The company is also showing new mould production machinery concepts, including machines that can now also perform 3D finishing, by integrating a spindle running at 24,000 rpm and a “nose” for milling. The company says it is “the first machine builder to provide one complete solution with capacity to do one complete mould part only with two setup operations.”
Hochschule München has developed a flexible forming tool to produce prototypes for three-dimension glazing parts for automotive windscreens, sunroofs and headlamp covers.
While the university has already developed equipment for glazing parts in PMMA, it recognizes that polycarbonate glazing has greater market potential. It is therefore developing the equipment and integrating more components for high quality polycarbonate glazing prototyping in terms of good optical properties and low internal stress.
V.G. Kunststofftechnik will show plastic parts produced in laser sintering, stereolithography, vacuum casting processes or even injection molding. The parts are clad with metal in a special coating process, making them indistinguishable from metal parts.
The process also enhances mechanical, physical, chemical, optical and hygienic properties, depending on the plastic used, coating thickness and surface. The samples are especially interesting for both aesthetic design and technical prototypes, the company suggests.
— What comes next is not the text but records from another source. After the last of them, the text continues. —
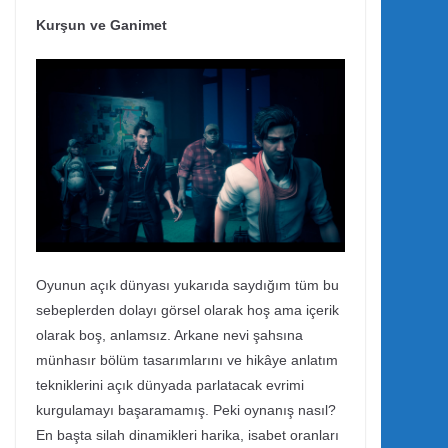
Kurşun ve Ganimet
Oyunun açık dünyası yukarıda saydığım tüm bu
sebeplerden dolayı görsel olarak hoş ama içerik
olarak boş, anlamsız. Arkane nevi şahsına
münhasır bölüm tasarımlarını ve hikâye anlatım
tekniklerini açık dünyada parlatacak evrimi
kurgulamayı başaramamış. Peki oynanış nasıl?
En başta silah dinamikleri harika, isabet oranları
Among the exhibits on the Voxeljet stand will be a conveyor belt-based, continuous 3D printer concept. The part building and removal processes run in parallel, without interruption to the printing equipment operation. Unprinted powder is funneled back from the end of the line with low material loss to the build area for printing further parts.
Printing takes place on a horizontal tilted surface using a printing process that is “similar to conventional 3D printing.” The concept foresees 500 x 500mm build volume in practically unlimited length, as there is no practical length limit in the direction of the conveyor belt. A high definition 600dpi print head is foreseen for the concept machine, applying 150-400m layers.
Voxeljet managing director Ingo Ederer says the first machines should be delivered by the end of 2012.